**TEXT PASSAGE**
◇ ◇ ◇ ◇ ◇

Definition of CALL Routines

A CALL routine alters variable values or performs other system functions. CALL routines are similar to functions, but differ from functions in that you cannot use them in assignment statements.

All SAS CALL routines are invoked with CALL statements; that is, the name of the routine must appear after the keyword CALL on the CALL statement.

Syntax of Functions and CALL Routines

Syntax of Functions

The syntax of a function is as follows :

function-name ( argument-1 <..., argument-n >)

function-name (OF variable-list )

function-name (OF array-name {*})

Here is an explanation of the syntax:

function-name

  • names the function.

argument

  • can be a variable name, constant, or any SAS expression, including another function. The number and kind of arguments that SAS allows are described with individual functions. Multiple arguments are separated by a comma.

  • Tip: If the value of an argument is invalid (for example, missing or outside the prescribed range), then SAS writes a note to the log indicating that the argument is invalid, sets _ERROR_ to 1, and sets the result to a missing value.

  • Examples:

    • x=max(cash,credit);

    • x=sqrt(1500);

    • NewCity=left( upcase (City));

    • x=min(YearTemperature-July,YearTemperature-Dec);

    • s=repeat('----+',16);

    • x=min((enroll-drop),(enroll-fail));

    • dollars=int(cash);

    •  if sum(cash,credit)>1000 then     put 'Goal reached'; 

variable-list

  • can be any form of a SAS variable list, including individual variable names. If more than one variable list appears, separate them with a space or with a comma and another OF.

    Examples:

    • a=sum(of x y z);

    • The following two examples are equivalent.

    • a=sum(of x1-x10 y1-y10 z1-z10);

      a=sum(of x1-x10, of y1-y10, of z1-z10);

  • z=sum(of y1-y10);

array-name {*}

  • names a currently defined array. Specifying an array in this way causes SAS to treat the array as a list of the variables instead of processing only one element of the array at a time.

  • Examples:

    • array y{10} y1-y10;

      x=sum(of y{*});

Syntax of CALL Routines

The syntax of a CALL routine is as follows:

CALL routine-name ( argument-1 <, argument-n >);

CALL routine-name (OF variable-list );

CALL routine-name ( argument-1 OF variable-list-1 <, argument-n OF variable-list-n >);

Here is an explanation of the syntax:

routine-name

  • names a SAS CALL routine.

◇ ◇ ◇ ◇ ◇

**GIVEN RECORDS**
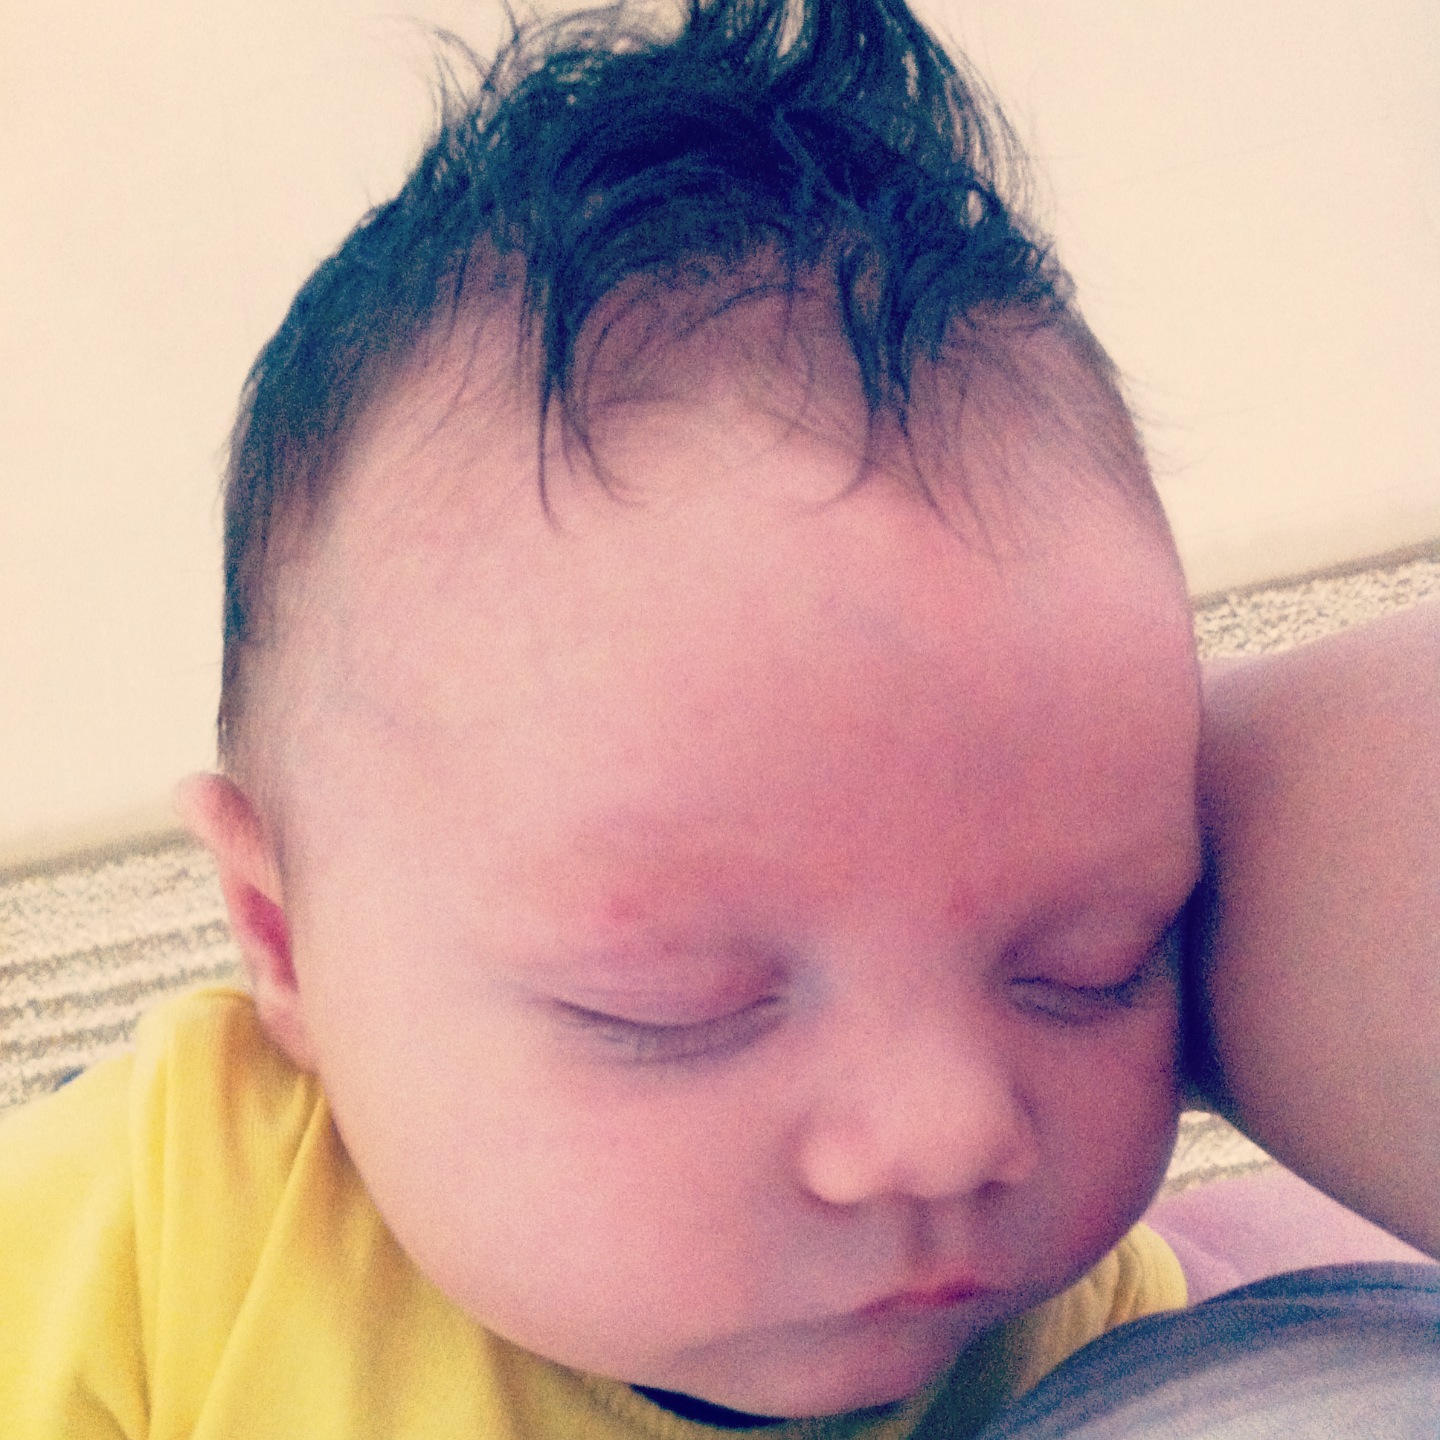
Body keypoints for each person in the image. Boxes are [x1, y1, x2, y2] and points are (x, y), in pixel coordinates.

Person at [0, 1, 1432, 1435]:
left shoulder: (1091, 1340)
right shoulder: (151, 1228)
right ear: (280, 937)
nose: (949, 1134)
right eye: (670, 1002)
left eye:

◇ ◇ ◇ ◇ ◇

**PROBLEM SET**
- A) Answer these from the passage on SAS functions and CALL routines:
(i) In what kind of statement can CALL routines not be used?
(ii) When an argument's value is invalid, what value does SAS give _ERROR_?
(iii) What separates multiple arguments to a function?
- B) List every distinct function name that appears in the examples under "argument" in the passage on SAS functions and CALL routines.
- C) Write what comes next in the passage on SAS functions and CALL routines, picking up after its final line.
The material has no connection to the passage on SAS functions and CALL routines.

**RESPONSES TO THE EXERCISE**
- A)
(i) Assignment statements.
(ii) 1.
(iii) A comma.

- B) max, sqrt, left, upcase, min, repeat, int, sum

- C)
argument

  • can be a variable name, a constant, any SAS expression, an external module name, an array reference, or a function. Multiple arguments are separated by a comma. The number and kind of arguments that are allowed are described with individual CALL routines in the SAS Language Reference: Dictionary .

  • Examples:

    • call rxsubstr (rx,string,position);

    • call set(dsid);

    • call ranbin(Seed_1,n,p,X1);

    • call label(abc{j},lab);

variable-list

  • can be any form of a SAS variable list, including variable names. If more than one variable list appears, separate them with a space or with a comma and another OF.

  • Examples:

    • call cats(inventory, of y1-y15, of z1-z15);

      call catt(of item17-item23 pack17-pack23);

Using Functions

Restrictions on Function Arguments

If the value of an argument is invalid, then SAS prints an error message and sets the result to a missing value. Here are some common restrictions on function arguments:

  • Some functions require that their arguments be restricted within a certain range. For example, the argument of the LOG function must be greater than 0.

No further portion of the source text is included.